Trains have long been used as a political tool by governments. Previous regimes’ railway ministers launched trains at will through their Rail Budgets, mostly with an eye on their “home” states or constituencies, whether it was Mamata Banerjee for West Bengal or Lalu Prasad Yadav for Bihar.

This practice was so entrenched that when then-Railways Minister Mamata Banerjee presented a Rail Budget and the Opposition benches protested that most new trains were being launched for West Bengal, a fiery Banerjee retorted, “The trains are going from Bengal to other states.” Aren’t these trains for the citizens of those states?”

Further back in time, the Congress’s A.B.A. Ghani Khan Chowdhury is remembered as the Railways Minister who extended Railways-related sops to Bengal, particularly to his constituency Malda.

As Railways Minister in 1996, Ram Vilas Paswan oversaw the formation of a new railway zone, East Central, by severing portions of the massive Eastern Railway and North Eastern Railway. Paswan’s home constituency of Hajipur in Bihar was chosen as the headquarters of this new zone.

Even after trains are launched, politicians frequently request that they stop, if only for a few seconds, in their respective constituencies.
Notably, when the Congress government launched the Shatabdi Express, it was no less a political project.

The name Shatabdi, which means “century,” was chosen to commemorate Jawaharlal Nehru’s birth centenary in 1988. Madhavrao Scindia, then-Minister of Railways, launched the first Shatabdi train from Delhi to Jhansi. It was later expanded to include Bhopal.

While Rajdhanis by definition followed the logic that all state capitals should be linked to the national capital, the Shatabdis lacked such justification. They were essentially premium day trains that ran between two major cities.

“As you can see, several Shatabdis have been introduced over the years that have not been well received. Obviously, there is a political component. But, on paper, the bureaucracy always finds justification for traffic, demand, and so on,” a former Northern Railway Principal Chief Operations Manager told The Indian Express.

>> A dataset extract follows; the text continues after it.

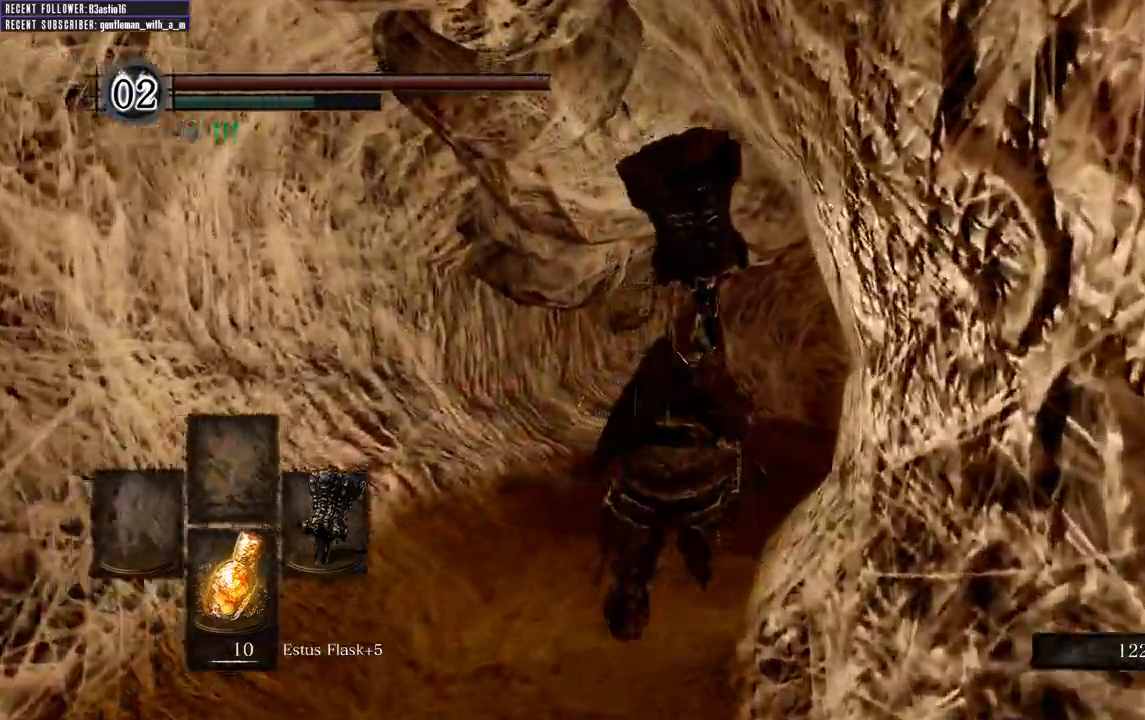
{"buttons": ["B"], "left_stick": "up", "right_stick": "center", "events": []}
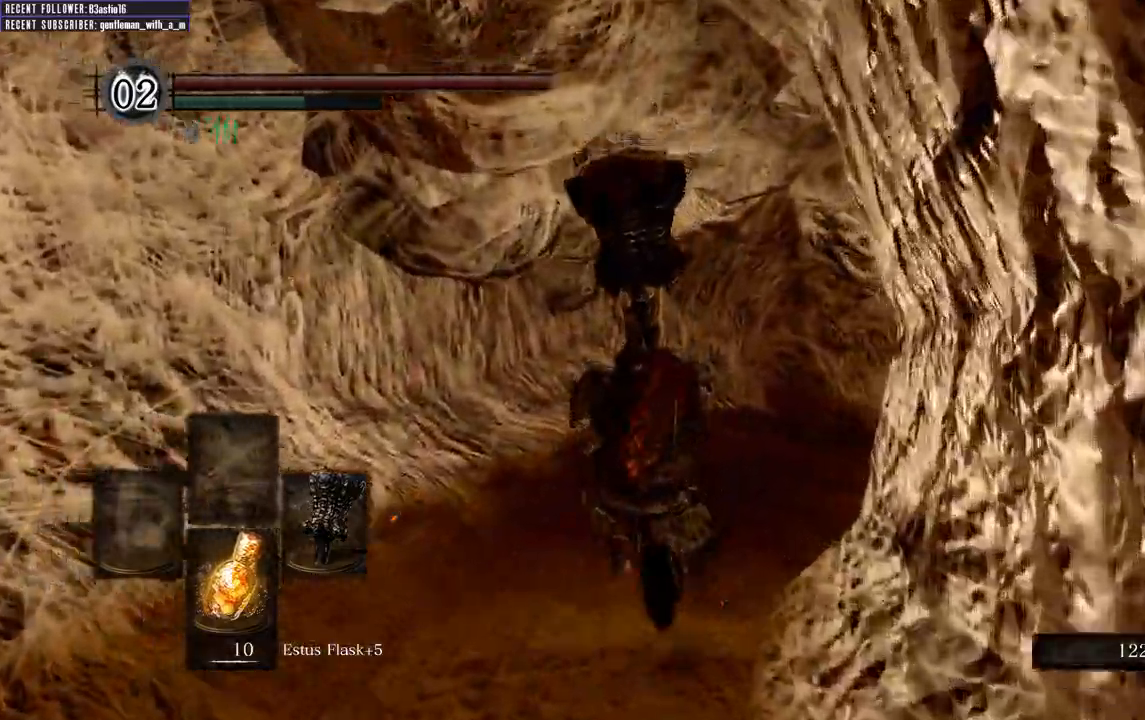
{"buttons": ["B"], "left_stick": "up", "right_stick": "center", "events": []}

vande-bharat-train2-1665737803-1667929433.jpg

Unsurprisingly, it is difficult to imagine the Vande Bharat’s being free of politics. The fourth and most recent Vande Bharat is one of 75 such trains that the government plans to launch by Independence Day next year.

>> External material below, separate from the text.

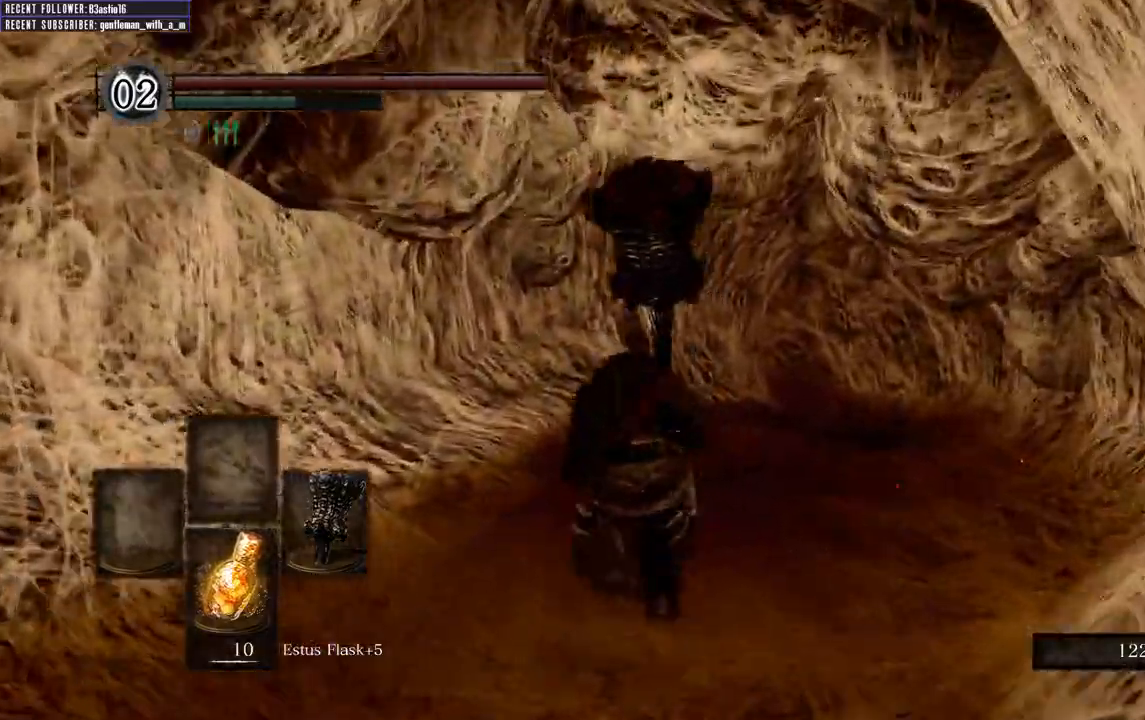
{"buttons": ["B"], "left_stick": "up", "right_stick": "center", "events": []}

The all-seater Vande Bharat trains are intended to be an improvement over the all-seater Shatabdi Express trains, which have served — and continue to serve — as comfortable, premium day-journey trains in India.

The future Vande Bharat’s with sleeper berths are intended to be an upgrade over the Rajdhanis and other premium long-distance trains.

The government has developed a preliminary route map for the 75 Vande Bharats. At the same time, several large and small states will hold elections between now and the 2024 General Elections.

In other words, the Vande Bharats’ pilgrimage across India may only be getting started.